Let's take a moment to think about the dynamic friction of the stylus in the record groove vs. the viscous drag of the ball in water. They are two very different things. Dynamic friction is defined by a frictional coefficient. The speed of motion isn't considered. If you have a coefficient of 0.5, it means that for a down-force of say, 2 grams, it will take 1 gram to drag whatever-it-is across a surface. How fast you drag it across has little effect. Double the downforce however, and you double the drag force.
Viscous drag is complex and is speed dependent. The faster you go, the more drag you get. Now, viscous drag doesn't really describe a stylus in a groove, but it's similar. The modulation of the groove puts an additional drag on the system, and the higher the frequency or the faster you go, the worse it gets. Thus, the ball-in-water analogy isn't entirely inappropriate. You can find other papers that put some numbers to these things, but plain friction appears to be larger effect. When it comes to exactly what your particular hardware is doing there's really no good and accurate way to pin the numbers down. You need a test to tell you how well the anti-skate setting is working so you can optimize it.
If your cartridge is reasonably high compliance, you may have noticed that the centering of the cantilever depends on the anti-skate setting. The force that pulls the arm towards center also flexes the cantilever towards the outboard side of the cartridge body. The anti-skate force pulls the arm outboard, and when the two forces cancel, the cantilever should be centered. At least it should be if that was its normal resting position off the record. Thus, if you note exactly where the cantilever rests in mid air, and then adjust the anti-skate for the same position while playing a record, the setting should be quite close to correct.

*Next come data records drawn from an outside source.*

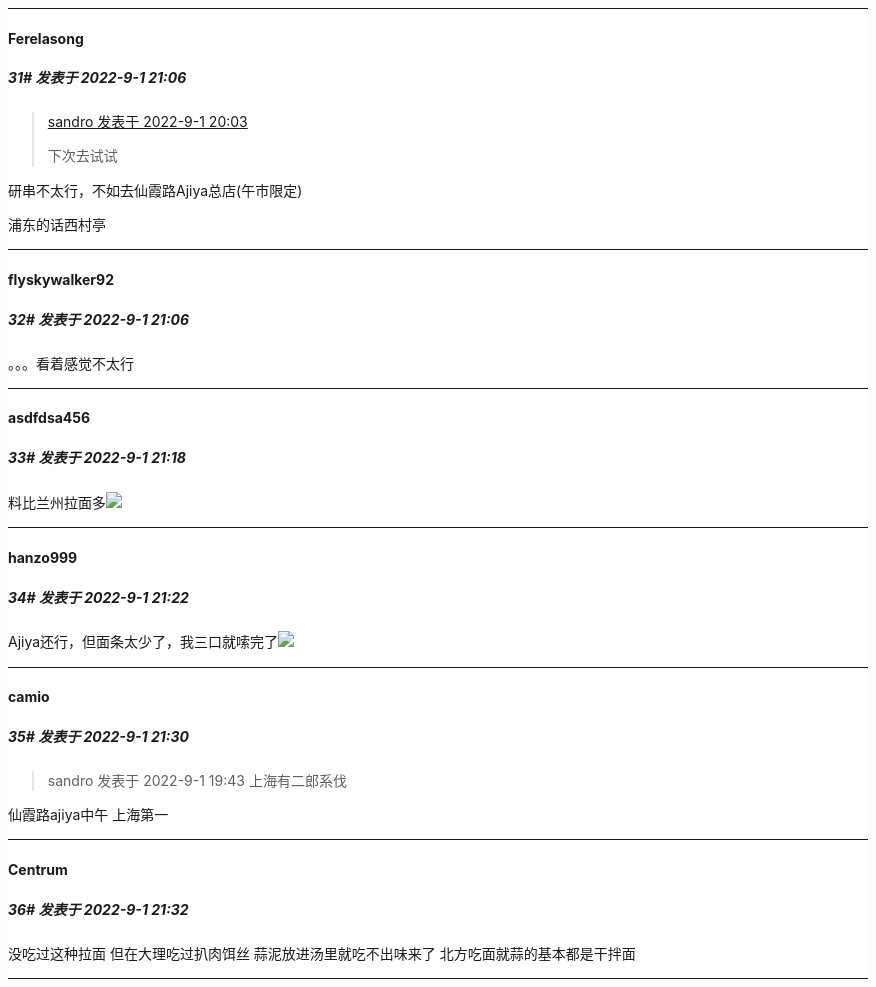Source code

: 

*****

####  Ferelasong  
##### 31#       发表于 2022-9-1 21:06

<blockquote><a href="httphttps://bbs.saraba1st.com/2b/forum.php?mod=redirect&amp;goto=findpost&amp;pid=57304126&amp;ptid=2090290" target="_blank">sandro 发表于 2022-9-1 20:03</a>

下次去试试</blockquote>
研串不太行，不如去仙霞路Ajiya总店(午市限定)

浦东的话西村亭

*****

####  flyskywalker92  
##### 32#       发表于 2022-9-1 21:06

。。。看着感觉不太行

*****

####  asdfdsa456  
##### 33#       发表于 2022-9-1 21:18

料比兰州拉面多<img src="https://static.saraba1st.com/image/smiley/face2017/047.png" referrerpolicy="no-referrer">

*****

####  hanzo999  
##### 34#       发表于 2022-9-1 21:22

Ajiya还行，但面条太少了，我三口就嗦完了<img src="https://static.saraba1st.com/image/smiley/face2017/117.png" referrerpolicy="no-referrer">

*****

####  camio  
##### 35#       发表于 2022-9-1 21:30

<blockquote>sandro 发表于 2022-9-1 19:43
上海有二郎系伐</blockquote>
仙霞路ajiya中午 上海第一

*****

####  Centrum  
##### 36#       发表于 2022-9-1 21:32

没吃过这种拉面 但在大理吃过扒肉饵丝 蒜泥放进汤里就吃不出味来了 
北方吃面就蒜的基本都是干拌面

*****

Some people make the adjustment using a blank section of record, or a smooth plastic mat on top. This is way better than nothing, but can result in an adjustment that's below optimum. Or not, because the drag isn't the same nor is it predictable between the stylus being in a modulated 45 degree groove, or riding on a flat surface.
If you have a test record with increasing levels of mono program, mistracking will occur at about the same level when the anti- skate is correctly adjusted. This is best checked with headphones and is probably the best method.